# EXERCISE GOAL
Will you turn the entries into a numbered list, starting at the first line and stopping after the line that contains "genus: Spargaloma", with any blank lines left out?

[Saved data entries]

○ ○ ○ ○

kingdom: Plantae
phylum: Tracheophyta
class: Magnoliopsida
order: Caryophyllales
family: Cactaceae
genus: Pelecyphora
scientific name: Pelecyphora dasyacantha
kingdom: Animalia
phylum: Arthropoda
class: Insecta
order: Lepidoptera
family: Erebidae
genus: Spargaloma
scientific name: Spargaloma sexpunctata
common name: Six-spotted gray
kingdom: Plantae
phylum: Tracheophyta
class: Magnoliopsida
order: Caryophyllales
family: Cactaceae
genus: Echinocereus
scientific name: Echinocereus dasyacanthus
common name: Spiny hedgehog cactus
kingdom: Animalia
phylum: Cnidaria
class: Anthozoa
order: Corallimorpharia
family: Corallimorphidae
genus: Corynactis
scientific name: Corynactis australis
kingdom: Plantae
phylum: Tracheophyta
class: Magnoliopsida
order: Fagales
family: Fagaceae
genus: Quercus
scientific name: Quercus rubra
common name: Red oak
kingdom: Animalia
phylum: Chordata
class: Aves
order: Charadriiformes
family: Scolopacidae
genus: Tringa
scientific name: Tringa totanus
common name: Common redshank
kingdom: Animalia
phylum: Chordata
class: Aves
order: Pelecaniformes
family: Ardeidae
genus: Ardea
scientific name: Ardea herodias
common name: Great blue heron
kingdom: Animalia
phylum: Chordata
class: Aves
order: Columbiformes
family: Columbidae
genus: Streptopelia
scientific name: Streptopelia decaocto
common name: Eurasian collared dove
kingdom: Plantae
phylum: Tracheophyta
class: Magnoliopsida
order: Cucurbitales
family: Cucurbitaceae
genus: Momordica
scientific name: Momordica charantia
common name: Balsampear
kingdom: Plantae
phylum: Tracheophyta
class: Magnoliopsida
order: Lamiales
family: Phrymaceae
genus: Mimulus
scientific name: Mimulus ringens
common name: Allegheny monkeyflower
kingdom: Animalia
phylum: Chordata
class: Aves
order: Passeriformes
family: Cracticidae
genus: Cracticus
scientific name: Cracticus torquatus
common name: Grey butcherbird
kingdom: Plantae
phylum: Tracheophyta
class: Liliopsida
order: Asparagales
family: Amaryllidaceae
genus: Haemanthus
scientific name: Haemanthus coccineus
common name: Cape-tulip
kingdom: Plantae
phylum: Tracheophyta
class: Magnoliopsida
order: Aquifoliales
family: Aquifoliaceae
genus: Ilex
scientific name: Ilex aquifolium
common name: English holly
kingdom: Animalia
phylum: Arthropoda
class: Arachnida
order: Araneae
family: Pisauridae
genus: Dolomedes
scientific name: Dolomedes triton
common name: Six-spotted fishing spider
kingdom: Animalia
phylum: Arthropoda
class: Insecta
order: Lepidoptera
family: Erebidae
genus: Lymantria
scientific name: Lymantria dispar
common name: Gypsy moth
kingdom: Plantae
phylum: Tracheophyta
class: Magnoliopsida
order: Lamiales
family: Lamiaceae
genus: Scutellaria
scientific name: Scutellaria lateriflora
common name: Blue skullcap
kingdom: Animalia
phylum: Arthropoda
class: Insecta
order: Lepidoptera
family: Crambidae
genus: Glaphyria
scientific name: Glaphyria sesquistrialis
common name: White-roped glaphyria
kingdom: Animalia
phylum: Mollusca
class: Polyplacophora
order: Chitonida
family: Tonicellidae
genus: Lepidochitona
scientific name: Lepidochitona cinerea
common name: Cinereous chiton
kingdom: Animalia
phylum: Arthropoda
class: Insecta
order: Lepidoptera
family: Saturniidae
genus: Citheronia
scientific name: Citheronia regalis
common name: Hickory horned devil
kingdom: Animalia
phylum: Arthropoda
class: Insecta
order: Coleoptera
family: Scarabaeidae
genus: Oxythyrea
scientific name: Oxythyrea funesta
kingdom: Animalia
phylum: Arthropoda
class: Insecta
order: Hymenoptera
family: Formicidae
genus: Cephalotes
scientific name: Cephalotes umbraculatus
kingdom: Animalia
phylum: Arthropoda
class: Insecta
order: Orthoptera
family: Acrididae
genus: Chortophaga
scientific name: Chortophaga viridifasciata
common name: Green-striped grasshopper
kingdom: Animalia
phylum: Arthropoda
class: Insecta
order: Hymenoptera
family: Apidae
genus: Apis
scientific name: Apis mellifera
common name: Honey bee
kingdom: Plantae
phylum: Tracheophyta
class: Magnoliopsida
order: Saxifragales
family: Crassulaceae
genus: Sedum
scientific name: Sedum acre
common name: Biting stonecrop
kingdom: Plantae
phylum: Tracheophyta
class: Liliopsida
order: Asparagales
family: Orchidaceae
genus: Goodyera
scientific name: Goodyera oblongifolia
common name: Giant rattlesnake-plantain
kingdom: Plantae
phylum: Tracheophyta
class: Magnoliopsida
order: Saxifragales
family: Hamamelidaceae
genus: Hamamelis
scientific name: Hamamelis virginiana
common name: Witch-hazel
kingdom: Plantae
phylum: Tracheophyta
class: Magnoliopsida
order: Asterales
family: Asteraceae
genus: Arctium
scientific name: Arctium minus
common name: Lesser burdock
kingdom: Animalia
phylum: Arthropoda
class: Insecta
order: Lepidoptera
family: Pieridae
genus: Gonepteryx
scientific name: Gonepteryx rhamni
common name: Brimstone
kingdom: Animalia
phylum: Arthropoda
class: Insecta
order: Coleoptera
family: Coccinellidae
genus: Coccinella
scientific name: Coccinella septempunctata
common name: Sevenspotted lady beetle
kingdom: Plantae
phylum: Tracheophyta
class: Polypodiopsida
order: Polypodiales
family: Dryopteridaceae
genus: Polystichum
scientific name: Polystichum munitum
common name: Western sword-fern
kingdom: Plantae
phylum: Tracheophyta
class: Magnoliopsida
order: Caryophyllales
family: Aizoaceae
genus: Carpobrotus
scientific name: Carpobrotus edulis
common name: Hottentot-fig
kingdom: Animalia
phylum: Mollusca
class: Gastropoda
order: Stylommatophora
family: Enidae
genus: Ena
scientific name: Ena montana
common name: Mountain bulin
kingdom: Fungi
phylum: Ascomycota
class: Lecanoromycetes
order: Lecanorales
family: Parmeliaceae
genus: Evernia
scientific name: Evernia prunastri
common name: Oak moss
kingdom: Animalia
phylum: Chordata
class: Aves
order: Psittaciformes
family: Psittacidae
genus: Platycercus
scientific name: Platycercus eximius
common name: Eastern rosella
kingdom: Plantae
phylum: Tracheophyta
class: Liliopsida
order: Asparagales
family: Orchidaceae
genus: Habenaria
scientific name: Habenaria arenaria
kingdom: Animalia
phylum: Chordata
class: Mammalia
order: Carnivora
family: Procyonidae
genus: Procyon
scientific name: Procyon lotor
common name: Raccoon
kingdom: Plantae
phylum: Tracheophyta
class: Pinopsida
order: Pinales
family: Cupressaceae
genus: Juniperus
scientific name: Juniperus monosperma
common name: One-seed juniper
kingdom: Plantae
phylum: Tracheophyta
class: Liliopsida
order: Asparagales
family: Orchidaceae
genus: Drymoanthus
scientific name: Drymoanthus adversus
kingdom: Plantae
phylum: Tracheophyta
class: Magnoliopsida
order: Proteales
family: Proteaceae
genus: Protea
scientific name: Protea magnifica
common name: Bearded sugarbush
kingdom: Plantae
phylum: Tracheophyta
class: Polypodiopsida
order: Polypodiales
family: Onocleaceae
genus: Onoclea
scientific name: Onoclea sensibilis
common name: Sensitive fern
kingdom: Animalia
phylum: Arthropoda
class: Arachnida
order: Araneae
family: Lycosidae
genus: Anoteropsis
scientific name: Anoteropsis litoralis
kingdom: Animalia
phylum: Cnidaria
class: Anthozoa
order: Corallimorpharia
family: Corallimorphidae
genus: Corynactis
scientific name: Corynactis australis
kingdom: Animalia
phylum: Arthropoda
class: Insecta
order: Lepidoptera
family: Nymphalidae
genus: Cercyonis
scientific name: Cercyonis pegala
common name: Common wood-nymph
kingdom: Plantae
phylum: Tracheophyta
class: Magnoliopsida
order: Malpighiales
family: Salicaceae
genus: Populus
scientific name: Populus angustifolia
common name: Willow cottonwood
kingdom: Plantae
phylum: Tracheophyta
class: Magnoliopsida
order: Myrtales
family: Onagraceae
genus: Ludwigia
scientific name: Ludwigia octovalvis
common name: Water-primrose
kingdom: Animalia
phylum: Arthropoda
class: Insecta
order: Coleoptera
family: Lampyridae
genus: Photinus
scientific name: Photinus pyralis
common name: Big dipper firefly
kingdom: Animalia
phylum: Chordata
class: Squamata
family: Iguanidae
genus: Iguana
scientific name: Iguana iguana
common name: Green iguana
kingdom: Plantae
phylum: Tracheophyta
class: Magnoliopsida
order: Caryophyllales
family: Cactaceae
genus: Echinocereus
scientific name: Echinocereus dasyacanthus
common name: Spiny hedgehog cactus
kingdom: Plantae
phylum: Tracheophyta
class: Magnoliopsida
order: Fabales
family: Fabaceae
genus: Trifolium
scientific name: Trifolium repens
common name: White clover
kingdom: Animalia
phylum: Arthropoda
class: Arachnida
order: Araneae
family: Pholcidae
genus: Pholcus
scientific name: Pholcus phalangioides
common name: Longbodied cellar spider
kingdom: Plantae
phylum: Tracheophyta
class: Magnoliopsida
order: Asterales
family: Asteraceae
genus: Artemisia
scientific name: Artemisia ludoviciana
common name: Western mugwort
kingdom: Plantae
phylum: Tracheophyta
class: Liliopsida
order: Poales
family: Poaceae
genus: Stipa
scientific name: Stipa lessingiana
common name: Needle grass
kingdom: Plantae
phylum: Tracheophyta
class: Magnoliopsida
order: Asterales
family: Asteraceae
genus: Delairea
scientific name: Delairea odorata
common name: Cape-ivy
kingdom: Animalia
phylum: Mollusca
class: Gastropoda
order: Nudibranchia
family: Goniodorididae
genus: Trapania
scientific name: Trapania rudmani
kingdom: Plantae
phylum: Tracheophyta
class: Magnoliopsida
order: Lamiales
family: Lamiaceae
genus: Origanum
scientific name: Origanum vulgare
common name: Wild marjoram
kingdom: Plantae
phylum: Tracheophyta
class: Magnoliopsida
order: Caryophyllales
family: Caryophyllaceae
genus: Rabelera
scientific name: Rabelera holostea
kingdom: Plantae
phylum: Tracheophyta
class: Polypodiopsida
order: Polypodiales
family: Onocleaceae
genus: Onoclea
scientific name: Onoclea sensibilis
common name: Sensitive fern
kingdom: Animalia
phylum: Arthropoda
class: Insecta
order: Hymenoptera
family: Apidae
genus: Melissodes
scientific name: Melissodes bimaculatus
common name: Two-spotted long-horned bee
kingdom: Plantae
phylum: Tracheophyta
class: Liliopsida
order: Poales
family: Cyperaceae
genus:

○ ○ ○ ○

# FINISHED EXERCISE
1. kingdom: Plantae
2. phylum: Tracheophyta
3. class: Magnoliopsida
4. order: Caryophyllales
5. family: Cactaceae
6. genus: Pelecyphora
7. scientific name: Pelecyphora dasyacantha
8. kingdom: Animalia
9. phylum: Arthropoda
10. class: Insecta
11. order: Lepidoptera
12. family: Erebidae
13. genus: Spargaloma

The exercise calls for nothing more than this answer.